=== ABOUT THIS EXERCISE ===
Among the records below, the line containing "11: 1800 -> 2000" marks the start. Output it and all lines after it exactly.

=== Before-and-after change records ===
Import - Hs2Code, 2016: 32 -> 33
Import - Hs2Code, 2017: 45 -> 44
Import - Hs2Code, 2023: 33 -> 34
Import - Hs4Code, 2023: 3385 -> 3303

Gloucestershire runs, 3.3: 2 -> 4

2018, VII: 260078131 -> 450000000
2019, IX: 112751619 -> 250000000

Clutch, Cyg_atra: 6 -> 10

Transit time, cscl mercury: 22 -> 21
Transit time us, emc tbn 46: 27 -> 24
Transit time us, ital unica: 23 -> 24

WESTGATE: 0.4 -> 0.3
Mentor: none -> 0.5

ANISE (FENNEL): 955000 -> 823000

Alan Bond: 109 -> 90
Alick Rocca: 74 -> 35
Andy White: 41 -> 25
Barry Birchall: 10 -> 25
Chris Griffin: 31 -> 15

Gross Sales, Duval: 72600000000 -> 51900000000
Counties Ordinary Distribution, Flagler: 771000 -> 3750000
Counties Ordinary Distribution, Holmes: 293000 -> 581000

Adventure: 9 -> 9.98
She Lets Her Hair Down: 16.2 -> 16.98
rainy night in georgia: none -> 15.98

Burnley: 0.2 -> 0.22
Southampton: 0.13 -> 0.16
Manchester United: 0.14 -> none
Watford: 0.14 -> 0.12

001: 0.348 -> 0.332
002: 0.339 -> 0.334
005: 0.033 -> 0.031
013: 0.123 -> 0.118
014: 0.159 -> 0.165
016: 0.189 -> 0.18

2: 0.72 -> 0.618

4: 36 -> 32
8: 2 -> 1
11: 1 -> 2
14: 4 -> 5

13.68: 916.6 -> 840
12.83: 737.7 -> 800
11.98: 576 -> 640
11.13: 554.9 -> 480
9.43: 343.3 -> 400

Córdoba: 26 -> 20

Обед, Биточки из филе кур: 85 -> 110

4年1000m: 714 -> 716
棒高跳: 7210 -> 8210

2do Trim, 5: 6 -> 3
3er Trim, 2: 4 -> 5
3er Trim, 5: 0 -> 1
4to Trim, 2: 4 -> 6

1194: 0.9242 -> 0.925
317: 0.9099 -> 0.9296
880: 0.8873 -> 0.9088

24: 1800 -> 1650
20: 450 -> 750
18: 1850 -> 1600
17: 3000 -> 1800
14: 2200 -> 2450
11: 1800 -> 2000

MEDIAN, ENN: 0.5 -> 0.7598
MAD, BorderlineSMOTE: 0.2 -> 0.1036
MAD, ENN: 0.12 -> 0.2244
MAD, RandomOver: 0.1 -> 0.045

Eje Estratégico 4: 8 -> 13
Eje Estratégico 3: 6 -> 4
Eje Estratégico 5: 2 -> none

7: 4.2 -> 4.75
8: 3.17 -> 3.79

=== ANSWER TO THIS PROBLEM ===
11: 1800 -> 2000

MEDIAN, ENN: 0.5 -> 0.7598
MAD, BorderlineSMOTE: 0.2 -> 0.1036
MAD, ENN: 0.12 -> 0.2244
MAD, RandomOver: 0.1 -> 0.045

Eje Estratégico 4: 8 -> 13
Eje Estratégico 3: 6 -> 4
Eje Estratégico 5: 2 -> none

7: 4.2 -> 4.75
8: 3.17 -> 3.79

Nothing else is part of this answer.